- [Provided records]
** Begin **
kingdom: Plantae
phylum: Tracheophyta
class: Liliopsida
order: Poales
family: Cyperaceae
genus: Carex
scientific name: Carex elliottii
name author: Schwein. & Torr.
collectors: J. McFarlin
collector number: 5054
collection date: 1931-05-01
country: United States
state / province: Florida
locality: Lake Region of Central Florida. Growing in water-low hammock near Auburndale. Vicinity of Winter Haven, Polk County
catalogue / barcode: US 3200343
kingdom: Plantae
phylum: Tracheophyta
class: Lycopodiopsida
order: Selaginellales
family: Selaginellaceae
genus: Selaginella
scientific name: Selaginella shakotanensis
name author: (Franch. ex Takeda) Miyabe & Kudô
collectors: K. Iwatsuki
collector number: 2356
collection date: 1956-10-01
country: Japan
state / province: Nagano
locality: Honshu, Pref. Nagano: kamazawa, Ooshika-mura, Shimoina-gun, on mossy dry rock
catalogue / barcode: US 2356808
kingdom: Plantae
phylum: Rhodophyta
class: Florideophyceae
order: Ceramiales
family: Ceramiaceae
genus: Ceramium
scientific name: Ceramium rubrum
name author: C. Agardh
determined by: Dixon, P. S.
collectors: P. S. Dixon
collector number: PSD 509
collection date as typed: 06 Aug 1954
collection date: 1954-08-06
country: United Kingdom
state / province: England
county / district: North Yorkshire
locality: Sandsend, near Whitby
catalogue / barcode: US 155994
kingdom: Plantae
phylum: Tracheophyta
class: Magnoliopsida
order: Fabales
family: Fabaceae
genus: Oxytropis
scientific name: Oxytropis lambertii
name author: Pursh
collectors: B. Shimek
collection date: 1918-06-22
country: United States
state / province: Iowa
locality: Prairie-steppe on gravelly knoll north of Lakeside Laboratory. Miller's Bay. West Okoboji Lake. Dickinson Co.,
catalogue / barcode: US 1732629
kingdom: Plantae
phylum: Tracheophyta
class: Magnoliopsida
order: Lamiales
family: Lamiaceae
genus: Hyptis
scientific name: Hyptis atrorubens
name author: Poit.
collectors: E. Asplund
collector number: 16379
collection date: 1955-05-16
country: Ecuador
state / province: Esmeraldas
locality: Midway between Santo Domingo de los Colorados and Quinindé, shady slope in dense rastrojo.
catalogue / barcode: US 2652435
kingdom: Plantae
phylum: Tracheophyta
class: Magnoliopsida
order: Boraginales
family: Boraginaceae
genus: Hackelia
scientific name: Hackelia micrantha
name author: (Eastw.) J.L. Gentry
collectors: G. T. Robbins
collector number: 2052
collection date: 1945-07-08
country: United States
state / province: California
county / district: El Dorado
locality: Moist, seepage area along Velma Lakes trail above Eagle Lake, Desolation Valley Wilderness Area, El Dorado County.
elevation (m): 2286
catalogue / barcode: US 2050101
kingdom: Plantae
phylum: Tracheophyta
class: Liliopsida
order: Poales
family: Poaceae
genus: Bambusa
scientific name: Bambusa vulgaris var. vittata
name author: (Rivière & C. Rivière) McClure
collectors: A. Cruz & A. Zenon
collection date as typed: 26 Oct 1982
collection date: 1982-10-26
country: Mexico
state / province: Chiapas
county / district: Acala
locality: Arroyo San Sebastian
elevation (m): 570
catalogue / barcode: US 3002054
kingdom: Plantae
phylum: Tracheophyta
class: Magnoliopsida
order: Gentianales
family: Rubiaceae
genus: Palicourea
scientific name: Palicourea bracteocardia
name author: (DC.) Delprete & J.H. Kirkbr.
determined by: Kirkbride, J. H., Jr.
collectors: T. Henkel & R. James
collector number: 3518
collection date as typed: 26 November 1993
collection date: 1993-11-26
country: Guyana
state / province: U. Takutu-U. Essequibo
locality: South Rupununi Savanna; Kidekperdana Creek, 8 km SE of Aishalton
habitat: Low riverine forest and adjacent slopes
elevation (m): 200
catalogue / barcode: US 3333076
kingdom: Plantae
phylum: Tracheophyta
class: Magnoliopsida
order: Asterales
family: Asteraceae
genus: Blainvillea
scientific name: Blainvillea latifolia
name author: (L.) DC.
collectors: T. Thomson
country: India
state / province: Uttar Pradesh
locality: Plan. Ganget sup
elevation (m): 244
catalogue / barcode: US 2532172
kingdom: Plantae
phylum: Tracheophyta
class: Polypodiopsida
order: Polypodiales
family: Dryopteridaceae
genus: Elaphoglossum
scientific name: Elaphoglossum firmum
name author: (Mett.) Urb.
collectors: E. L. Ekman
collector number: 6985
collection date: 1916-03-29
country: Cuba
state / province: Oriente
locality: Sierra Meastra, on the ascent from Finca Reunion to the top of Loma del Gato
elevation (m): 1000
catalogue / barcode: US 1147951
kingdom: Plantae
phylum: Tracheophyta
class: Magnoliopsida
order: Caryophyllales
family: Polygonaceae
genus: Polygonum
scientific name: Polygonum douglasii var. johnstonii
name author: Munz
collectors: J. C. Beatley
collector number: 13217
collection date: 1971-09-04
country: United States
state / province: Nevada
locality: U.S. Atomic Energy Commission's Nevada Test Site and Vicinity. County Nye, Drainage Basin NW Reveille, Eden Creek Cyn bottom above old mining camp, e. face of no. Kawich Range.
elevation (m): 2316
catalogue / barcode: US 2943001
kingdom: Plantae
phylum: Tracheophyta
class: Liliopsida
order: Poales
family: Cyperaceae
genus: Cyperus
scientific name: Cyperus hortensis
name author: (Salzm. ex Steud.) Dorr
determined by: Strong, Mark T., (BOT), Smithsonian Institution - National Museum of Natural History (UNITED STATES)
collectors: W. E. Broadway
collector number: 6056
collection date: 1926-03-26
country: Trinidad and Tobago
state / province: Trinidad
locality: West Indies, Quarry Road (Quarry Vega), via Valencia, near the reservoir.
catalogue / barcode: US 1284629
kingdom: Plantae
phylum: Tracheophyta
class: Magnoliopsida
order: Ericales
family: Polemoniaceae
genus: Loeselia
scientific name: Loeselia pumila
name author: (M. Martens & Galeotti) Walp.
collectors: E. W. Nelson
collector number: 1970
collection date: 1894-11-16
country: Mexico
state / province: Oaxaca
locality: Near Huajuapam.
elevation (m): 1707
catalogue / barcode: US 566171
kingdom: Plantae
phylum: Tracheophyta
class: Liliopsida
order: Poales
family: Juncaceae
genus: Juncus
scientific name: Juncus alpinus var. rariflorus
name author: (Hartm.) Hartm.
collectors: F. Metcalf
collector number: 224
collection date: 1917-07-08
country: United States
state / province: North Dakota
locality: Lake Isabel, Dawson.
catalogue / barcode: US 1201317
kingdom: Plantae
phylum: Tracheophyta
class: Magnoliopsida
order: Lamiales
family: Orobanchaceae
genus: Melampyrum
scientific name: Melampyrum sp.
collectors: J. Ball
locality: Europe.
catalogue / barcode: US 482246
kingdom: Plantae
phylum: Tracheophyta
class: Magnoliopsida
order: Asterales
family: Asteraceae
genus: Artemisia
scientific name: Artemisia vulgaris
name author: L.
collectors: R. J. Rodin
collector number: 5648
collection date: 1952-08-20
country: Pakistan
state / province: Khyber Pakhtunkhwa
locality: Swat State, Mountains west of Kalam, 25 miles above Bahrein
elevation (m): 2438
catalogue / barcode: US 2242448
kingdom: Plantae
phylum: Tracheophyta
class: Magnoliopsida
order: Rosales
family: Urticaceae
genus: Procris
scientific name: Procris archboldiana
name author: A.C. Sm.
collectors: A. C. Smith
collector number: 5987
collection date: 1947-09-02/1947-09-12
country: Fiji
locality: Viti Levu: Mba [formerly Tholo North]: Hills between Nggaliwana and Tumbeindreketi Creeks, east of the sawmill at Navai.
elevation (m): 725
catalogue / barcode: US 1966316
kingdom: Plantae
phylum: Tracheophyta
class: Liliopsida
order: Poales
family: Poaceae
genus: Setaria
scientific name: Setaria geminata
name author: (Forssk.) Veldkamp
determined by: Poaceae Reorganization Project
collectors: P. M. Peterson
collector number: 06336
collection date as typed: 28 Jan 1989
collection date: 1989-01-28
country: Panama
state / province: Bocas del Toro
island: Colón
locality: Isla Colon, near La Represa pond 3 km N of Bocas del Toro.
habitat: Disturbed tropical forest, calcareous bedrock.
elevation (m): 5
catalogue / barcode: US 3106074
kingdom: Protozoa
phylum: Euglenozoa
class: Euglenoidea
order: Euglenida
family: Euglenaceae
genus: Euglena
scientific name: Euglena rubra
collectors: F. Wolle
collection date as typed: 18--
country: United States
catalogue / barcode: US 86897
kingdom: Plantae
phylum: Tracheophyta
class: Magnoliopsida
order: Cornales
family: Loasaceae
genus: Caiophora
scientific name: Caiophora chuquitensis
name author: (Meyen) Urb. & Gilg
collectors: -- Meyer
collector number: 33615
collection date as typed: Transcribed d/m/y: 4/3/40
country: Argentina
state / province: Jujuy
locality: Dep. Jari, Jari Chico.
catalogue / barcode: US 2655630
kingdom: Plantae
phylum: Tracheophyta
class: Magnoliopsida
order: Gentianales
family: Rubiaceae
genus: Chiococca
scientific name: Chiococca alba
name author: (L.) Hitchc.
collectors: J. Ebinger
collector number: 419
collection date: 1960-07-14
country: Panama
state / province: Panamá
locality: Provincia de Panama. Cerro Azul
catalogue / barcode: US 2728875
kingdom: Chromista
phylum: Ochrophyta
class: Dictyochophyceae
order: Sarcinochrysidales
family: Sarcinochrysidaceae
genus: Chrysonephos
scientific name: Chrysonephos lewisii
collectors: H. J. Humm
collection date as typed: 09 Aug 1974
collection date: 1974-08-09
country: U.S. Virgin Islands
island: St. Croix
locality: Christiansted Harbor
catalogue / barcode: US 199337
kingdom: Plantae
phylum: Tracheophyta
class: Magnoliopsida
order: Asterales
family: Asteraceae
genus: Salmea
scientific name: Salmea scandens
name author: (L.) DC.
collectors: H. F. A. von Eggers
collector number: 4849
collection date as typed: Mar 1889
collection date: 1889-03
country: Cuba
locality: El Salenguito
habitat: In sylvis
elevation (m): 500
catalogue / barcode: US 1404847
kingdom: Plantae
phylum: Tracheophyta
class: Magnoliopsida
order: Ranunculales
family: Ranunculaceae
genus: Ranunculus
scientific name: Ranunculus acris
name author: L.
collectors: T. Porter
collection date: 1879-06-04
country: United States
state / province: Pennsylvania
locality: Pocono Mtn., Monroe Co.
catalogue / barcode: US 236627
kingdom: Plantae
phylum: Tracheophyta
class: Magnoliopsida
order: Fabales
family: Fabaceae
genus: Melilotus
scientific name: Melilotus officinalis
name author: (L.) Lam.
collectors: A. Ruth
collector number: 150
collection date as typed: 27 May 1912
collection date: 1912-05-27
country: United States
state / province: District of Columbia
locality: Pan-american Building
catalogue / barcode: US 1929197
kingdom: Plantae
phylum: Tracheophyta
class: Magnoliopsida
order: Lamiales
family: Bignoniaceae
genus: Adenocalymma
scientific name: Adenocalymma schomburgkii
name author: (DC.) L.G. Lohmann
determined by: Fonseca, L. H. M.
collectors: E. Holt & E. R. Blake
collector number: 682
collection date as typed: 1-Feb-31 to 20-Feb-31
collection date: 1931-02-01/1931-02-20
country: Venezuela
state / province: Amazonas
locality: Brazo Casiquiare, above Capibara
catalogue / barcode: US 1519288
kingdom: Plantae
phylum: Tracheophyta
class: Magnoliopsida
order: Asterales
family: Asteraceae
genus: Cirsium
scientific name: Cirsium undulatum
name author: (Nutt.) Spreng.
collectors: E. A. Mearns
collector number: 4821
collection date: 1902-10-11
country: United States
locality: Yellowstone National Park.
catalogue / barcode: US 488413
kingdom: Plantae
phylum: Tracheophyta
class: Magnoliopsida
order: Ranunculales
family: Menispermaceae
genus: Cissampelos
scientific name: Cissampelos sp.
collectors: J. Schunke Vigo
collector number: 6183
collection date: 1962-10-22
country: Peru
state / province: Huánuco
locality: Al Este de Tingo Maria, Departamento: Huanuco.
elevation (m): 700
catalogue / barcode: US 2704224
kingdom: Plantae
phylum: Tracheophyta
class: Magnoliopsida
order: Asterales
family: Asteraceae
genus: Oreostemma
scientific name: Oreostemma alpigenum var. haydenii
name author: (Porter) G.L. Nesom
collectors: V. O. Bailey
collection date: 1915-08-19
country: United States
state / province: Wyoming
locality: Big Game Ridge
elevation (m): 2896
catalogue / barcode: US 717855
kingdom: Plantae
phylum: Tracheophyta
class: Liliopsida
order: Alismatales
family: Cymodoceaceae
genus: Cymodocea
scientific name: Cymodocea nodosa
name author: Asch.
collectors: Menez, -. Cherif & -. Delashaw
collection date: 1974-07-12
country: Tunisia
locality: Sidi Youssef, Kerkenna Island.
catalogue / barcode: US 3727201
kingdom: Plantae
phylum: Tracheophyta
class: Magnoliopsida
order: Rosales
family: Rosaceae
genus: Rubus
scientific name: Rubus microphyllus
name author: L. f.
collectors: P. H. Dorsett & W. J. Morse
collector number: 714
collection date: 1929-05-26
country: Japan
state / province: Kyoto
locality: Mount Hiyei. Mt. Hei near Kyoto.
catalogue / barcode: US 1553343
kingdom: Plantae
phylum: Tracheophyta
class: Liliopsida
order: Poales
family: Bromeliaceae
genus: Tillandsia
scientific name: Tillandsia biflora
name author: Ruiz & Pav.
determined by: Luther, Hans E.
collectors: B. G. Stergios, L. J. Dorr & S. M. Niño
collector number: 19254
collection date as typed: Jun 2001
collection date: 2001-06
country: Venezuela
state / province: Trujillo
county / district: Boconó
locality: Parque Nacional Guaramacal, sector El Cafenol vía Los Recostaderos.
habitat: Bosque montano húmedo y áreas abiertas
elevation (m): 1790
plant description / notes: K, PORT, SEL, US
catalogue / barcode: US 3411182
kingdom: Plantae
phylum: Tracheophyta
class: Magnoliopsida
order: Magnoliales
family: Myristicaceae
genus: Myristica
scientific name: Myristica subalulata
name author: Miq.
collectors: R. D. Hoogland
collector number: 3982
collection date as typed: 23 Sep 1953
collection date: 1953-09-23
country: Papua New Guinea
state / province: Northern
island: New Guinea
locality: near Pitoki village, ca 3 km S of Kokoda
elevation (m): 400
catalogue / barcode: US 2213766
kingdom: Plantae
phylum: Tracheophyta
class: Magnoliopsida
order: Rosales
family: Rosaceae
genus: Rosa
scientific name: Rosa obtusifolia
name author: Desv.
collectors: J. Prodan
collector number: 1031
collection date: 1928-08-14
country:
** End **
- [Exercise description] Copy out the lines from the one containing "scientific name: Hyptis atrorubens" through the one containing "county / district: Acala", changing "collectors" to "collected by" and keeping everything else the same.

- [Full output]
scientific name: Hyptis atrorubens
name author: Poit.
collected by: E. Asplund
collector number: 16379
collection date: 1955-05-16
country: Ecuador
state / province: Esmeraldas
locality: Midway between Santo Domingo de los Colorados and Quinindé, shady slope in dense rastrojo.
catalogue / barcode: US 2652435
kingdom: Plantae
phylum: Tracheophyta
class: Magnoliopsida
order: Boraginales
family: Boraginaceae
genus: Hackelia
scientific name: Hackelia micrantha
name author: (Eastw.) J.L. Gentry
collected by: G. T. Robbins
collector number: 2052
collection date: 1945-07-08
country: United States
state / province: California
county / district: El Dorado
locality: Moist, seepage area along Velma Lakes trail above Eagle Lake, Desolation Valley Wilderness Area, El Dorado County.
elevation (m): 2286
catalogue / barcode: US 2050101
kingdom: Plantae
phylum: Tracheophyta
class: Liliopsida
order: Poales
family: Poaceae
genus: Bambusa
scientific name: Bambusa vulgaris var. vittata
name author: (Rivière & C. Rivière) McClure
collected by: A. Cruz & A. Zenon
collection date as typed: 26 Oct 1982
collection date: 1982-10-26
country: Mexico
state / province: Chiapas
county / district: Acala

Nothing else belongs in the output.